Alexandre Couillon récupère 4 caisses de légumes fraîchement cueillis et bondit dans la voiture. « On y va, y’a du boulot ! ». En reportage avec lui, on ne prend pas le temps de musarder et encore moins de s’ennuyer.
Autrefois, bourré d’énergie, Alexandre conduisait sans arrêt. Pour se fournir, il faisait des aller-retours au marché international de Nantes, le Rungis local, situé à 1h30 tout de même de son presque bout d’île. À force de tirer sur la corde, de jongler entre les derniers clients qu’on salue à 1 heure du matin et les levers aux aurores, il a fini par craquer. Un matin, il s’est réveillé en sursaut alors que sa camionnette coupait le terre-plein de la voie rapide, le plaçant en sens contraire sur les voies d’en face… Il a alors compris que travailler différemment devenait une nécessité vitale.
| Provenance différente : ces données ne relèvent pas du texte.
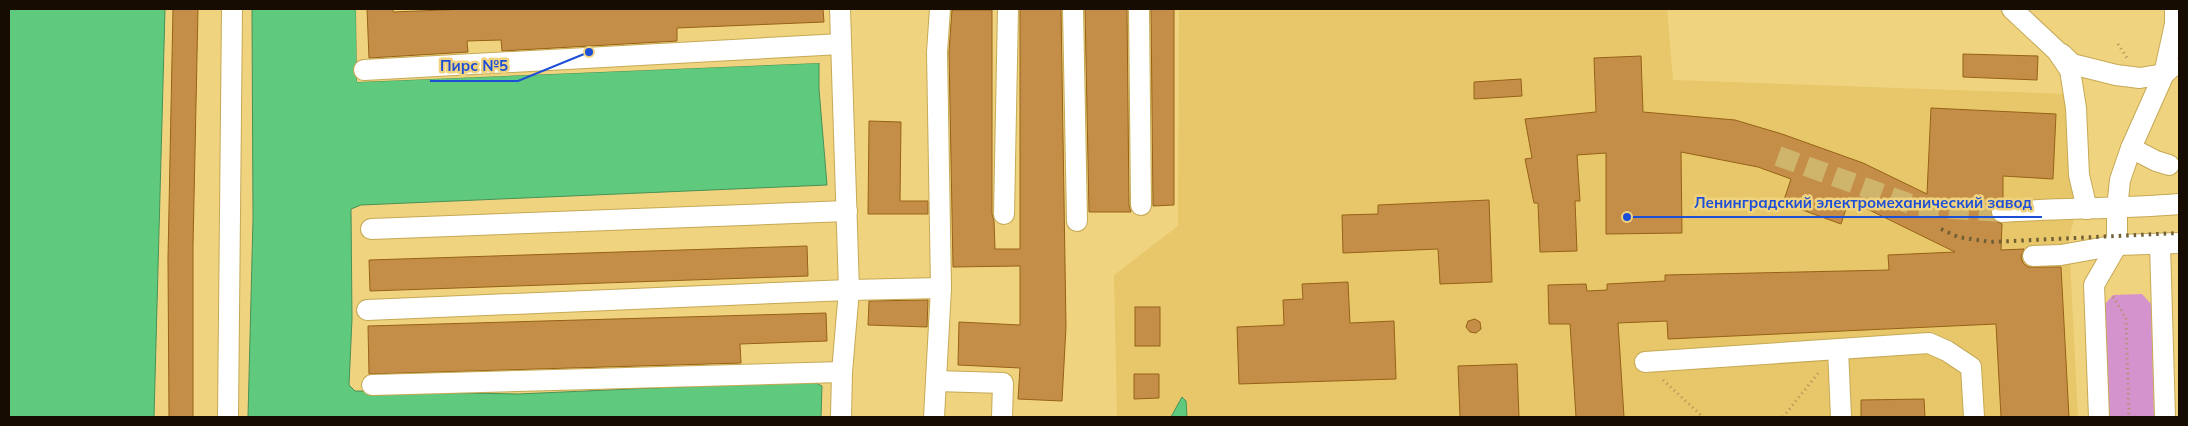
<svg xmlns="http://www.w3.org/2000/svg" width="2188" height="426" font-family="Mulish,sans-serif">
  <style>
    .built { fill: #e7c76a }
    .green { fill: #d593ce }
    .water { fill: #5fca7d; stroke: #499158 }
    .pier { fill: #f0d37f }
    .building { fill: #c48e49; stroke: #966216 }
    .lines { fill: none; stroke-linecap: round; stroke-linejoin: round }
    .minor-tunnel { stroke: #cfb56c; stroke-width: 20; stroke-dasharray: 20 10; stroke-linecap: butt }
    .minor-casing { stroke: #c5a955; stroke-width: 22 }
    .path { stroke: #a89255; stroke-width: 3; stroke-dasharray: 1 4; stroke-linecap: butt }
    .minor { stroke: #fff; stroke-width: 20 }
    .rail { stroke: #705e34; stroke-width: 4; stroke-dasharray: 2.5 5; stroke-linecap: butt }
    .leader { fill: none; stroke: #1d4ed8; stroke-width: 2 }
    .callout-dot { fill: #1d4ed8; stroke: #f0d37f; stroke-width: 2 }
    .callout-label { font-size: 15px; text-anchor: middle; font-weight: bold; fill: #1d4ed8; stroke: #f0d37f; stroke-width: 5; stroke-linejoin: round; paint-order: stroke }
  </style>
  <rect width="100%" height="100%" fill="#f0d37f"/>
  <!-- built -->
  <polygon class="built" points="1179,9 1667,9 1673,80 2067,94 2077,208 2069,239 2078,417 1117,417 1114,275 1178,226"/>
  <!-- green -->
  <polygon class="green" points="2142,294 2151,304 2154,417 2109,417 2105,304 2113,295"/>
  <!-- water -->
  <g class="water">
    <polygon points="9,9 165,9 154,417 9,417"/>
    <polygon points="252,9 356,9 357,82 819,63 819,89 827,185 361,205 351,209 352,319 349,385 355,391 518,394 812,381 822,386 821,417 248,417 253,219"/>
    <polygon points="1182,397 1186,401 1187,417 1171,417"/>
  </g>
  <!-- pier -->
  <polygon class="pier" points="356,9 359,9 360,79 819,61 819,63 357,82"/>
  <!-- building -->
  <g class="building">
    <polygon points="173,9 198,9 193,246 193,417 169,417 168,259"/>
    <polygon points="367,9 393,9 393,12 468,9 823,9 824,22 677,28 677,41 502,51 501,40 467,41 468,52 369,58"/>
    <polygon points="1020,9 1061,9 1066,327 1062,401 1018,399 1020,368 958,365 959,322 1020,325 1020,266 953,267 949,52 952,10 992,10 992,214 994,221 995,249 1020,249"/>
    <polygon points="1085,9 1127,9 1129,205 1131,212 1089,212"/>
    <polygon points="1151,9 1174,9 1174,205 1153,206"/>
    <polygon points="1963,54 2038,56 2037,80 1963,77"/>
    <polygon points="1641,56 1643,112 1735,120 1782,134 1863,163 1927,194 1931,108 2056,114 2053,179 2003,176 2003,200 1995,202 1990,212 1992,219 2002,224 2001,250 2024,249 2021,257 2023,263 2028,267 2061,267 2069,417 2001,417 1996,324 1668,339 1667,321 1618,323 1624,417 1576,417 1570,324 1549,324 1548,285 1586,284 1587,291 1607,290 1607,284 1665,281 1665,275 1889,270 1888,255 1955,252 1849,200 1841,224 1783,203 1791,179 1758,167 1681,152 1682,233 1606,234 1606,153 1577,155 1580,201 1575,201 1577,251 1540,252 1538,203 1534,203 1525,159 1532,158 1525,119 1596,112 1594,58"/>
    <polygon points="1521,79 1522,96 1474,99 1474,82"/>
    <polygon points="869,121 901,122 900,201 928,201 928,214 868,214"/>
    <polygon points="1489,200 1492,282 1440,284 1438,249 1343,253 1342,215 1378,214 1378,205"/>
    <polygon points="807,246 808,276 370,291 369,260"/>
    <polygon points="1348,282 1350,323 1394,321 1396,379 1239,384 1237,327 1284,325 1283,300 1303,299 1302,284"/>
    <polygon points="928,300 927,327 868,325 869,301"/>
    <rect x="1135" y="307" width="25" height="39"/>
    <polygon points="826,313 827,341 740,344 741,363 369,374 368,326"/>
    <polygon points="1475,319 1480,322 1481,329 1476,333 1470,332 1466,327 1468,321"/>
    <polygon points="1517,364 1519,417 1460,417 1458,366"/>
    <polygon points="1134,374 1159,374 1159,398 1134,399"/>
    <polygon points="1924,399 1925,417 1861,417 1861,400"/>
  </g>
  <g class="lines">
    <!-- minor-tunnel -->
    <polyline class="minor-tunnel" points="1778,156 1919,207 2002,212"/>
    <defs>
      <g id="minor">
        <polyline points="840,9 849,290 842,372 841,417"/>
        <polyline points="1073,9 1077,221"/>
        <polyline points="1139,9 1141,205"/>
        <polyline points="2012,9 2057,51 2070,70 2076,108 2079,175 2087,209"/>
        <polyline points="2062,54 2072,64 2116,75 2140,78 2164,74 2172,67"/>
        <polyline points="364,70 841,44"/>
        <polyline points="2131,148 2156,161 2169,165"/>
        <path d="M2002 212C2061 208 2120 209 2179 204"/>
        <polyline points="1004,214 1008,9"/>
        <polyline points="371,229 847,211"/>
        <polyline points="2160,244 2165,417"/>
        <polyline points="2033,256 2061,255 2117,245 2179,243"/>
        <polyline points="367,310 849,290 941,288"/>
        <polyline points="1838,349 1841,417"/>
        <polyline points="1645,362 1929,343 1947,351 1971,367 1974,417"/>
        <polyline points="936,381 1003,383 1002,417"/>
        <polyline points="372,385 842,372"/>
        <polyline points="228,417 232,9"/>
        <polyline points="934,417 941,288 937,52 940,9"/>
        <polyline points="2099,417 2094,285 2117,245 2117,209 2120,180 2131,148 2164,74 2175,24 2175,9"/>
      </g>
    </defs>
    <!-- minor casing -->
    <use href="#minor" class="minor-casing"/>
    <!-- path -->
    <g class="path">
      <polyline points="2118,44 2127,58"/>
      <polyline points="2113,297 2126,318 2129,417"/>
      <polyline points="1663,380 1703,417"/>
      <polyline points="1783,417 1820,371"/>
    </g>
    <!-- minor -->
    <use href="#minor" class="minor"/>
    <!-- rail -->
    <polyline class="rail" points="1941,229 1958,237 1991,242 2179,233"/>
  </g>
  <!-- callouts -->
  <path class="leader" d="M589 52L518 81H430M1627 217L1684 217H2042"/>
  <g class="callout-dot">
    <circle cx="589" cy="52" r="5"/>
    <circle cx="1627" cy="217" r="5"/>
  </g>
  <g class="callout-label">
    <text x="474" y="71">Пирс №5</text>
    <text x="1863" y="208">Ленинградский электромеханический завод</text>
  </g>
  <!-- border -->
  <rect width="2188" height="426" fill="none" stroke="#160d00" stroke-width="20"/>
</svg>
Et si son terroir se trouvait là, devant le restaurant ?
Et s’il se mettait à produire ses légumes et ses fruits ?
Et s’il se contentait de cela, son essentiel, transformer la matière qu’on découvre à sa porte chaque matin ?
Depuis ce jour, dans les cuisines de La Marine, les saisons n’ont presque plus de sens.
Depuis ce jour, pour 20 chanceux par service et pas un de plus, seuls comptent les matins.